Thank you for following up, I think the culprit is the fact that the S3 compat API stores chunks of big files in a separate container (suffixed with +segments). See also the audit below I ran logged into swift as wdqs:flink:

# swift list | xargs -n1 swift stat | grep -e Container -e Objects -e Bytes
                    Container: rdf-streaming-updater-codfw
                      Objects: 125
                        Bytes: 336259981
                    Container: rdf-streaming-updater-codfw+segments
                      Objects: 3752575
                        Bytes: 19043034820255
                    Container: rdf-streaming-updater-codfw-T314835
                      Objects: 0
                        Bytes: 0
                    Container: rdf-streaming-updater-eqiad
                      Objects: 3079
                        Bytes: 61140716537
                    Container: rdf-streaming-updater-eqiad+segments
                      Objects: 13832
                        Bytes: 55454475470
                    Container: rdf-streaming-updater-staging
                      Objects: 1423
                        Bytes: 5878764535
                    Container: thanos-swift
                      Objects: 48
                        Bytes: 25856176
                    Container: updater
                      Objects: 2921
                        Bytes: 86172646251
                    Container: updater+segments
                      Objects: 552
                        Bytes: 2856364302
                    Container: updater-zbyszko
                      Objects: 31
                        Bytes: 1622577
                    Container: updater-zbyszko-v2
                      Objects: 36
                        Bytes: 120047231

Per @fgiunchedi 's comment above, I started the delete task on cumin1001 again, this time targeting swift container rdf-streaming-updater-codfw+segments.
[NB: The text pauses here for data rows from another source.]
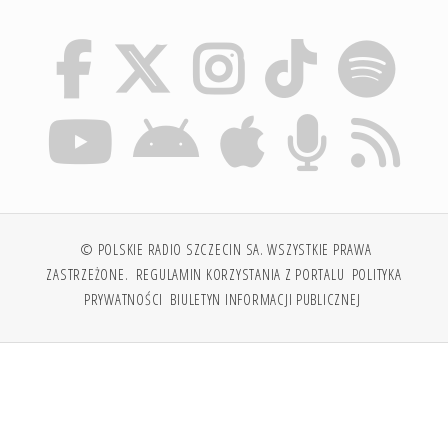
© POLSKIE RADIO SZCZECIN SA. WSZYSTKIE PRAWA
ZASTRZEŻONE.
REGULAMIN KORZYSTANIA Z PORTALU
POLITYKA
PRYWATNOŚCI
BIULETYN INFORMACJI PUBLICZNEJ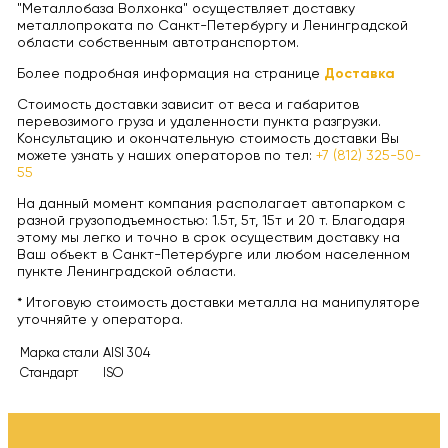
"Металлобаза Волхонка" осуществляет доставку
металлопроката по Санкт-Петербургу и Ленинградской
области собственным автотранспортом.
Более подробная информация на странице
Доставка
Стоимость доставки зависит от веса и габаритов
перевозимого груза и удаленности пункта разгрузки.
Консультацию и окончательную стоимость доставки Вы
можете узнать у наших операторов по тел:
+7 (812) 325-50-
55
На данный момент компания располагает автопарком с
разной грузоподъемностью: 1.5т, 5т, 15т и 20 т. Благодаря
этому мы легко и точно в срок осуществим доставку на
Ваш объект в Санкт-Петербурге или любом населенном
пункте Ленинградской области.
* Итоговую стоимость доставки металла на манипуляторе
уточняйте у оператора.
Марка стали
AISI 304
Стандарт
ISO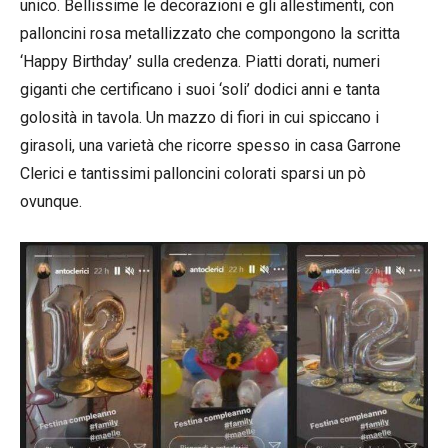
unico. Bellissime le decorazioni e gli allestimenti, con
palloncini rosa metallizzato che compongono la scritta
‘Happy Birthday’ sulla credenza. Piatti dorati, numeri
giganti che certificano i suoi ‘soli’ dodici anni e tanta
golosità in tavola. Un mazzo di fiori in cui spiccano i
girasoli, una varietà che ricorre spesso in casa Garrone
Clerici e tantissimi palloncini colorati sparsi un pò
ovunque.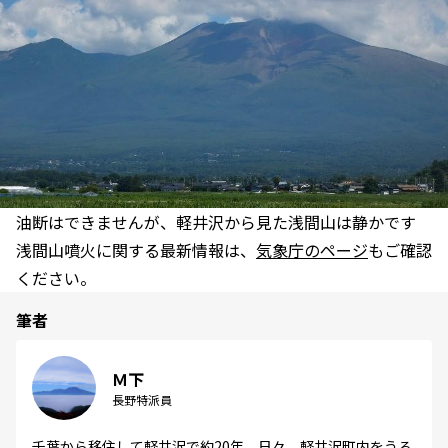
油断はできませんが、軽井沢から見た浅間山は静かです
浅間山噴火に関する最新情報は、
気象庁のページ
もご確認
ください。
筆者
Ｍ下
長野特派員
千葉から移住して軽井沢で約20年。日々、軽井沢町内をうろ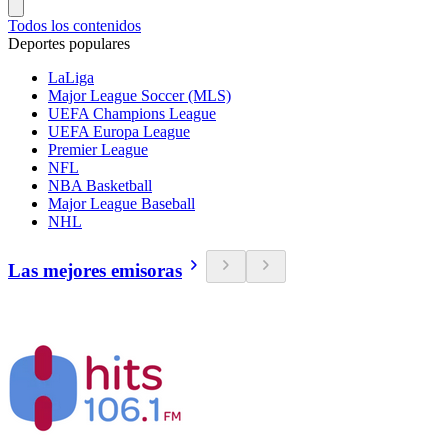
Todos los contenidos
Deportes populares
LaLiga
Major League Soccer (MLS)
UEFA Champions League
UEFA Europa League
Premier League
NFL
NBA Basketball
Major League Baseball
NHL
Las mejores emisoras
bking set the point value for this task to 3.Sep 19 2022, 3:17 PM

Swiftly dies every few days due to 404s (a fairly common response from Swift when you ask it to delete a file that's already gone), but it picks back up again when I start running the same command. I just tried a fordo against the wikidata/ pseudo-folder structure and it finished within a minute or two.
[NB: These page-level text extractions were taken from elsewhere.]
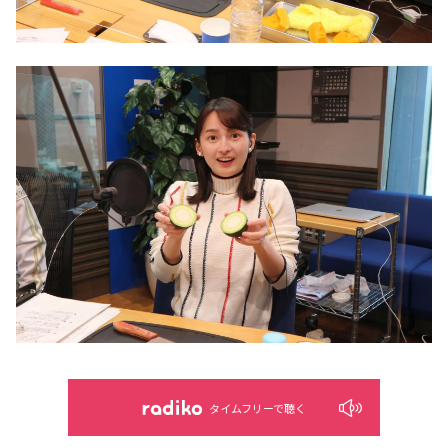
タイムフリーで聴く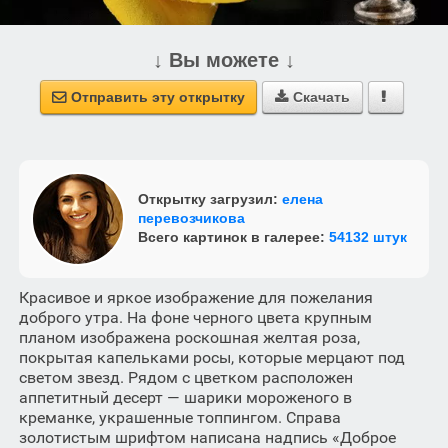
↓ Вы можете ↓
Отправить эту открытку
Скачать



Открытку загрузил:
елена
перевозчикова
Всего картинок в галерее:
54132 штук
Красивое и яркое изображение для пожелания
доброго утра. На фоне черного цвета крупным
планом изображена роскошная желтая роза,
покрытая капельками росы, которые мерцают под
светом звезд. Рядом с цветком расположен
аппетитный десерт — шарики мороженого в
креманке, украшенные топпингом. Справа
золотистым шрифтом написана надпись «Доброе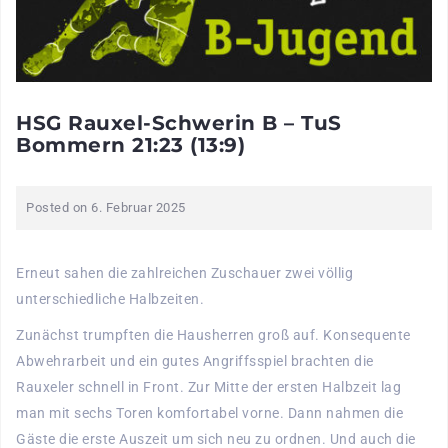
HSG Rauxel-Schwerin B – TuS
Bommern 21:23 (13:9)
Posted on
6. Februar 2025
Erneut sahen die zahlreichen Zuschauer zwei völlig
unterschiedliche Halbzeiten.
Zunächst trumpften die Hausherren groß auf. Konsequente
Abwehrarbeit und ein gutes Angriffsspiel brachten die
Rauxeler schnell in Front. Zur Mitte der ersten Halbzeit lag
man mit sechs Toren komfortabel vorne. Dann nahmen die
Gäste die erste Auszeit um sich neu zu ordnen. Und auch die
I think that's good enough, so I'm closing this ticket. If anyone else disagrees, feel free to re-open and ping us again.

bking lowered the priority of this task from Medium to Lowest.

Re-opening so I can document the above swiftly commands on Wikitech.

@bking I see that the doc has been updated, can we move this ticket to the Needs reporting column?